Abstract
In the past two decades, rheumatology has witnessed a paradigm shift—from the widespread use of methotrexate and leflunomide to the advent of biologics, biosimilars, and now targeted small molecules that have revolutionized treatment. However, this progress comes with a significant challenge: infections, which remain a pressing concern in India, where we face unique socioeconomic and healthcare challenges. The holistic management of autoimmune rheumatic diseases (AIRDs) must go beyond disease control to focus on preventing complications, with infection prevention, particularly through vaccination, being of utmost importance.
In this context, the publication of the “Expert Panel Consensus Statements on Vaccination for Adults with AIRD in India” is a welcome step. 1 It reflects a well-coordinated effort to provide consensus-based, up-to-date recommendations aligned with global standards for AIRD patients in India. Authors have done well in allaying common fears in the rheumatology community by providing evidence-based guidelines for initiating vaccinations, across all the ages, before initiation of immunosuppressive therapy even in active AIRDs. Regarding pneumococcal vaccination, present guidelines have highlighted that both, pneumococcal polysaccharide vaccine (PPSV23) or PCV13, are equally efficacious in generating sufficient antibody responses and can be used as stand alone or in prime boost manner (PCV13 followed 2 months later by PPSV23).
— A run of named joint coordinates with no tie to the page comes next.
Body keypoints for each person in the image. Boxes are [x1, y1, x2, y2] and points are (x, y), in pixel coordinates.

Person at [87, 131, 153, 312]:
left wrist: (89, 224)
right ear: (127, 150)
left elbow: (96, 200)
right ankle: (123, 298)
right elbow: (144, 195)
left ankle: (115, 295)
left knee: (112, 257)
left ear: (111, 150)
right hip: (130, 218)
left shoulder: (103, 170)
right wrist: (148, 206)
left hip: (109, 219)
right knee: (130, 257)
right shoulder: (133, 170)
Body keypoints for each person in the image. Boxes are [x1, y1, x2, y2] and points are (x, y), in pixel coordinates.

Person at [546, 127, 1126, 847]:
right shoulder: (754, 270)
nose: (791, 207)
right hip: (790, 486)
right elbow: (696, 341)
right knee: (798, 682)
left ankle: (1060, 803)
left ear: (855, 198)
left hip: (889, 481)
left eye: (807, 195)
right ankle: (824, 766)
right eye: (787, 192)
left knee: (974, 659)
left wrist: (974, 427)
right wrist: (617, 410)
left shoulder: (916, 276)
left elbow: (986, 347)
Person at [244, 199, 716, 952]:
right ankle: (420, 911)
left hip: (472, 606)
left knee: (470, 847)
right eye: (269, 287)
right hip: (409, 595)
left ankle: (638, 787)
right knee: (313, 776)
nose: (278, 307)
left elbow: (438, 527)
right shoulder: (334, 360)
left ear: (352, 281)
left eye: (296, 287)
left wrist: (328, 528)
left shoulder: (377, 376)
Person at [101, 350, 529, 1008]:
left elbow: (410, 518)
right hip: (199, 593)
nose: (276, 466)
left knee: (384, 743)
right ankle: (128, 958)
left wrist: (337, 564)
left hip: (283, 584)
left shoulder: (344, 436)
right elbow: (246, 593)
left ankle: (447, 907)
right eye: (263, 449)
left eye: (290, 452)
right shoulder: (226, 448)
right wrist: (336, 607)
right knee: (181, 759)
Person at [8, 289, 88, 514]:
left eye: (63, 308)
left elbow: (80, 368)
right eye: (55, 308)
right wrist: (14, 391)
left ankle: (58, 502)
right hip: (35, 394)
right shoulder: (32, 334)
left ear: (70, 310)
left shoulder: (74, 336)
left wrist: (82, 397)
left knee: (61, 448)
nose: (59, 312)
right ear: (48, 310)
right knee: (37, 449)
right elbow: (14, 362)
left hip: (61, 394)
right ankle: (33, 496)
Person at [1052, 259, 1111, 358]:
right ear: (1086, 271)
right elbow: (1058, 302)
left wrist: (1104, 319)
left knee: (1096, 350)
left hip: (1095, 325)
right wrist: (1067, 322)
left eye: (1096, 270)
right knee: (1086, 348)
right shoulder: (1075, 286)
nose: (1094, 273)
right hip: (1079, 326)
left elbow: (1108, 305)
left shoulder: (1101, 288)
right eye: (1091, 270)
However, guidelines are not clear about certain real-world scenarios; a patient received a dose of pneumococcal polysaccharide vaccine (PPSV23) five years ago then what should be administered next—PPSV23 or PCV13, and in what sequence—especially when the patient’s prior PCV13 status is unknown, a frequent occurrence in India. Perhaps, till more data is available for such scenarios, rheumatologists should use their own best judgement in vaccinating their patients. Readers may refer to our 2010 paper that may offer practical, simplified guidance on pneumococcal vaccination, addressing these very issues with a clear schedule and case examples. 2 Even the European League Against Rheumatism (EULAR) dedicated a table to this, underscoring its importance. 3
Cervical cancer remains the second leading cause of cancer-related deaths among Indian women, with over 25% of global deaths occurring in India. The WHO, endorsed by the Federation of Obstetric and Gynecological Societies of India (FOGSI), strongly recommends HPV vaccination for girls under 15 years, with two doses at a six-month interval, and for immunocompromised women up to 45 years of age. 4 Given the high prevalence of women with AIRD in India, HPV vaccination should be given significant attention. Authors of the current guidelines have cited lack of good quality data regarding recommendations for HPV vaccination in patients with AIRDs. Again, readers may refer either to FOGSI guidelines or to our 2010 paper. 2 With the availability of good quality studies it is expected that this crucial area will be updated in the future guidelines.
Another aspect that requires attention is the vaccination of neonates born to mothers with active AIRD. Increasingly, women with rheumatic diseases are able to conceive and carry pregnancies to term due to the safety of several drugs, including anti-TNF agents. However, after delivery, these mothers often rely on pediatricians or obstetricians who may not be fully aware of the nuances involved in vaccinating these infants. Both the European Alliance of Associations for Rheumatology (EULAR) and the American College of Rheumatology (ACR) have clear guidelines on when to avoid live vaccines in neonates born to mothers receiving certain immunosuppressive treatments.3,5 Unfortunately, this crucial information is not addressed in the current IRAVAC consensus paper.
Another notable oversight by the Expert Panel is the omission of key insights from an Indian paper, also published in this journal in 2016, which offers clear recommendations on vaccination for adults with autoimmune inflammatory rheumatic diseases (AIRD). 6 Also an ‘ACR recommendations’ publication on vaccination for adults with autoimmune inflammatory rheumatic diseases has been missed in IRAVAC consensus paper. 7 Incorporating some of the crucial points of these recommendations into the IRAVAC consensus statement 1 would have enhanced its practical utility for this special patient population.
Lastly, while the literature on timing the cessation of immunosuppressive therapy before administering live vaccines is limited, it is worth noting that the ACR provides detailed and practical guidance on this, offering specific intervals for each drug. 5 A similar effort by the authors here would have been highly appreciated.
As we move toward more localized guidelines, we must ensure that they are not only comprehensive but also practical and cost-effective for rheumatologists treating patients from diverse socioeconomic backgrounds. Guidelines should serve as a ready reckoner for the busy clinician, providing clear recommendations on which vaccine to use, when to use it, and how to use it.
We are hopeful that future updates to these consensus statements will address these shortcomings. A clear, more comprehensive and user-friendly approach to this issue would be a significant improvement.
We look forward to the next iteration of these guidelines, which will hopefully address these critical gaps.